EXERCISE AIM
Each line below from the one containing "none; stroke-linecap: round;" through the one containing "#6d6f68; stroke-width: 6" should be output exactly as it stands, and no other line should appear.
___
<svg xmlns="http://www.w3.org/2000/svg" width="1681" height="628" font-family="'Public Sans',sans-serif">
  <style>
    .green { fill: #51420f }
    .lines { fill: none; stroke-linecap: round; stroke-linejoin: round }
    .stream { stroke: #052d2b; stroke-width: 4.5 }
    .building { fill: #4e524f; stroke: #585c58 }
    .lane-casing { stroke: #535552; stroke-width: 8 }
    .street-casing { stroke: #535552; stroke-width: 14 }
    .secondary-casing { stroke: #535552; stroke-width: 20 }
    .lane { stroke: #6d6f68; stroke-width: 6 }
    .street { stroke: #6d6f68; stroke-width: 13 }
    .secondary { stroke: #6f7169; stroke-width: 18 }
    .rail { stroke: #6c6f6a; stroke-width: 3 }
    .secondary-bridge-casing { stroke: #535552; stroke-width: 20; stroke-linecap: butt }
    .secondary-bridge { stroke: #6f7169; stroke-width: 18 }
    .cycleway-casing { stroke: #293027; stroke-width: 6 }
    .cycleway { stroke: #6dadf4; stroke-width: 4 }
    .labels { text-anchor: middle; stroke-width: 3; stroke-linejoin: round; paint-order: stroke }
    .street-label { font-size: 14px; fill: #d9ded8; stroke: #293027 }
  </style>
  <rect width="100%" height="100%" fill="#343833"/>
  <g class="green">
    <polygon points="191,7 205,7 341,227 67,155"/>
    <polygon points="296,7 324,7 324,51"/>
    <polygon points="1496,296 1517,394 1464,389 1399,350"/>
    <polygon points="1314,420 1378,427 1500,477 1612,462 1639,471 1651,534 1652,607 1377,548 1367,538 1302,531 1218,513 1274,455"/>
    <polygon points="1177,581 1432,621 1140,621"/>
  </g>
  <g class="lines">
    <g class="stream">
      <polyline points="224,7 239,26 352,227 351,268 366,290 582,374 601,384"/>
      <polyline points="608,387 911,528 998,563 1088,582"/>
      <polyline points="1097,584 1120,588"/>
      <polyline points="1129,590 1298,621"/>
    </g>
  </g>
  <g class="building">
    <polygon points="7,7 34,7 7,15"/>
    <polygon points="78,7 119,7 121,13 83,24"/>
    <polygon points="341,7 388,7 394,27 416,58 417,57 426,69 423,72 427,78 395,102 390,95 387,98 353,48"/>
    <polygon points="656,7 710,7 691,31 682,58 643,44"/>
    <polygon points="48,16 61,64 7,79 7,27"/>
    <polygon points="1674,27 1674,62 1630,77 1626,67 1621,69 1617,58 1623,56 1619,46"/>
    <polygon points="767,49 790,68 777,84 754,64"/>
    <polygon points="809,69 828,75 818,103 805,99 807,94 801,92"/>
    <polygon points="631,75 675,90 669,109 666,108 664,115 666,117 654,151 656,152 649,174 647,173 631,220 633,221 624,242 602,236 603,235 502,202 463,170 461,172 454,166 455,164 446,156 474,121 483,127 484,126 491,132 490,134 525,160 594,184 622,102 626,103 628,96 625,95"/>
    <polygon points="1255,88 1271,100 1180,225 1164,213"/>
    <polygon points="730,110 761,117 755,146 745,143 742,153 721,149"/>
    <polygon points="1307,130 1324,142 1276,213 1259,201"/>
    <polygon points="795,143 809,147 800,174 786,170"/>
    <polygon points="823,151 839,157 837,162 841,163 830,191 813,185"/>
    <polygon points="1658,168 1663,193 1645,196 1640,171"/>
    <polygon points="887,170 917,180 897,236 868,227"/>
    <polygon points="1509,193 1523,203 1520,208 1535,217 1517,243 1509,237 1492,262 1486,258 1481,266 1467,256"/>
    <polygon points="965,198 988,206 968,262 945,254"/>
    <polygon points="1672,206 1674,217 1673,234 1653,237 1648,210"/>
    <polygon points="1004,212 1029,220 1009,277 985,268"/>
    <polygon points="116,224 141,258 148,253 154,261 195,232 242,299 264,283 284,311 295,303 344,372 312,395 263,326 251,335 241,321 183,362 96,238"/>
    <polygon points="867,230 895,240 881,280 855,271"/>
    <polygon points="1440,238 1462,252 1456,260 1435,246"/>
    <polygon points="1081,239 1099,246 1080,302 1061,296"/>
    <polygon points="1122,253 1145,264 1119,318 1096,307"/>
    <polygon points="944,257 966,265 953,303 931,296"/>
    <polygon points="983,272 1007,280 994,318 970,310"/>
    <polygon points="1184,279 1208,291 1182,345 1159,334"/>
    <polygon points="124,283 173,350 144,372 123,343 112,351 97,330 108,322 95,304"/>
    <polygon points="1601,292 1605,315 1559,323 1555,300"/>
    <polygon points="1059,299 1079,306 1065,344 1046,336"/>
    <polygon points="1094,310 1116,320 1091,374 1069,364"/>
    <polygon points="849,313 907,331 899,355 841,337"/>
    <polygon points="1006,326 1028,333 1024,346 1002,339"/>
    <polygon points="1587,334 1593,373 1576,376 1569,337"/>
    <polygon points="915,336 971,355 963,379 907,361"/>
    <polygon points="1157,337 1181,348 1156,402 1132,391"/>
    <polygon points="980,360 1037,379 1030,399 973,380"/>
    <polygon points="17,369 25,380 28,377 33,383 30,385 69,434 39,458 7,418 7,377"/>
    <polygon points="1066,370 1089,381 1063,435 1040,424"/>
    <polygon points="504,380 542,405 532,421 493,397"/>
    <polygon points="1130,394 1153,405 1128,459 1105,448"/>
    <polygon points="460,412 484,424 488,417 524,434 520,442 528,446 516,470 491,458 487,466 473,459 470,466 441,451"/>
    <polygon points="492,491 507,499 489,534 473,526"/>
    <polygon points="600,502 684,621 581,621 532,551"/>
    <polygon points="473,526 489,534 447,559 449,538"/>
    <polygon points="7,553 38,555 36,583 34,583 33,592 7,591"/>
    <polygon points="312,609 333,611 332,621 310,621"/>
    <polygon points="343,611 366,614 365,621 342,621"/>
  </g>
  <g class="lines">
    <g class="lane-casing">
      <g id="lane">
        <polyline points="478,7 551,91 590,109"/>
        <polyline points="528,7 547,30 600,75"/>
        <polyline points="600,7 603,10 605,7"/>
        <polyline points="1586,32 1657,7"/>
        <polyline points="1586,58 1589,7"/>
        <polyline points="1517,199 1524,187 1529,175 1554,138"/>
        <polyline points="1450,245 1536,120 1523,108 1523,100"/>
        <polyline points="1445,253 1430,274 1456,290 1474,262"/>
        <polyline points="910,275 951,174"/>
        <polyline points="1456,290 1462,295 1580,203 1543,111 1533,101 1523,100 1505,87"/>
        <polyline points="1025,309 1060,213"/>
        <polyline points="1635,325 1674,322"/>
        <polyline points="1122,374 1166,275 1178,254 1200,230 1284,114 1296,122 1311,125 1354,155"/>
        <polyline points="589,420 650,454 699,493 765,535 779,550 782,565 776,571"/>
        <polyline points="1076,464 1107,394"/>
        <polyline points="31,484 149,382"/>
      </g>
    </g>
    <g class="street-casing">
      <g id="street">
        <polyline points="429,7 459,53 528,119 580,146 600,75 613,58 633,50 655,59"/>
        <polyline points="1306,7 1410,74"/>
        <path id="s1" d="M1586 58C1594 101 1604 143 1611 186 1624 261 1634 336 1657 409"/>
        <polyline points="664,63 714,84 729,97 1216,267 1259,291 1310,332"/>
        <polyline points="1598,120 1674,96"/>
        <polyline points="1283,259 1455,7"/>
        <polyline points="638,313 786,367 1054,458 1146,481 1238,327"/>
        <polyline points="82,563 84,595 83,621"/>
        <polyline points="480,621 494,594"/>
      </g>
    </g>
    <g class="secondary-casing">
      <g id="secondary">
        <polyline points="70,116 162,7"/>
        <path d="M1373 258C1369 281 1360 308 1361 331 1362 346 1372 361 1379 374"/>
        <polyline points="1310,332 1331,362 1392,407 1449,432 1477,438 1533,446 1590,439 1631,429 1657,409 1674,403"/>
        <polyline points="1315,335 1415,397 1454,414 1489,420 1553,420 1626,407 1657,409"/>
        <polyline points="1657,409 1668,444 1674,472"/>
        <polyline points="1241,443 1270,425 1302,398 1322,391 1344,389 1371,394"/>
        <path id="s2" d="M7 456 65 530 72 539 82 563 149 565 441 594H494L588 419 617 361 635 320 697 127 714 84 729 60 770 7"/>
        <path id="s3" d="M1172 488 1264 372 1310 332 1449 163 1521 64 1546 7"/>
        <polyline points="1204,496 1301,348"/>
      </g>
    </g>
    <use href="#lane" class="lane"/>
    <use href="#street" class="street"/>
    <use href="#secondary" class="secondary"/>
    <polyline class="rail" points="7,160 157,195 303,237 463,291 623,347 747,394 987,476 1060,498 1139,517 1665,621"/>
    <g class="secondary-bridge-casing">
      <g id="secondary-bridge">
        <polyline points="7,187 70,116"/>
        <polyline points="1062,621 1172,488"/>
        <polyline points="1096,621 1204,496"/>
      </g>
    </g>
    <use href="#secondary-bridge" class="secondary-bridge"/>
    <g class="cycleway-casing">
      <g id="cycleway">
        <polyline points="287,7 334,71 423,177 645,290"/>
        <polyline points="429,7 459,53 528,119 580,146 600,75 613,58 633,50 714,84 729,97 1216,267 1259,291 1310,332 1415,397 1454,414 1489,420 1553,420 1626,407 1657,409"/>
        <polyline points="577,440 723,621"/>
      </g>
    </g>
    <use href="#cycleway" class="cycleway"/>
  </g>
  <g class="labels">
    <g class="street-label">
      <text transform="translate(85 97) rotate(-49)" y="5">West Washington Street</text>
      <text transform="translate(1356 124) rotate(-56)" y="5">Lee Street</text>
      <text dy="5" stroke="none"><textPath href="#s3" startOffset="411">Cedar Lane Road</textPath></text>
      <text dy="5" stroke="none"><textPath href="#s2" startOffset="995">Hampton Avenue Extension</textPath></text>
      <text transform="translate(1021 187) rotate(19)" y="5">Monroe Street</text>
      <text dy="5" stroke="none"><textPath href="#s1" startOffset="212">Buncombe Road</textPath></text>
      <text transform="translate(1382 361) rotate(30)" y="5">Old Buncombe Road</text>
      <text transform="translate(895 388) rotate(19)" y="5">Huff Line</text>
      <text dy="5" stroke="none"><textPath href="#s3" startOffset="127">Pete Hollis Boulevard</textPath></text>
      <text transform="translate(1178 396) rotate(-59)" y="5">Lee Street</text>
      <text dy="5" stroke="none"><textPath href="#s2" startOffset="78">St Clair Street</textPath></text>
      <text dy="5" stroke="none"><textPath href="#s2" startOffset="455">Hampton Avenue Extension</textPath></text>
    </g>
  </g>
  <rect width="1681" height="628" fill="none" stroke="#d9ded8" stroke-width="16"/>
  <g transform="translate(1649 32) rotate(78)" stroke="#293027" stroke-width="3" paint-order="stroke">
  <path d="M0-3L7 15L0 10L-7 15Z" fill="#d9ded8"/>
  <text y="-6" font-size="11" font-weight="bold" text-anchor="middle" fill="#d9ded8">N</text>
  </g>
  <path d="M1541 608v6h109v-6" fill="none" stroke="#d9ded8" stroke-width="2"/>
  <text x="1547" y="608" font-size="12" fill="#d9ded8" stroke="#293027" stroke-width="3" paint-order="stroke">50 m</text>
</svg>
___
TASK RESPONSE
    .lines { fill: none; stroke-linecap: round; stroke-linejoin: round }
    .stream { stroke: #052d2b; stroke-width: 4.5 }
    .building { fill: #4e524f; stroke: #585c58 }
    .lane-casing { stroke: #535552; stroke-width: 8 }
    .street-casing { stroke: #535552; stroke-width: 14 }
    .secondary-casing { stroke: #535552; stroke-width: 20 }
    .lane { stroke: #6d6f68; stroke-width: 6 }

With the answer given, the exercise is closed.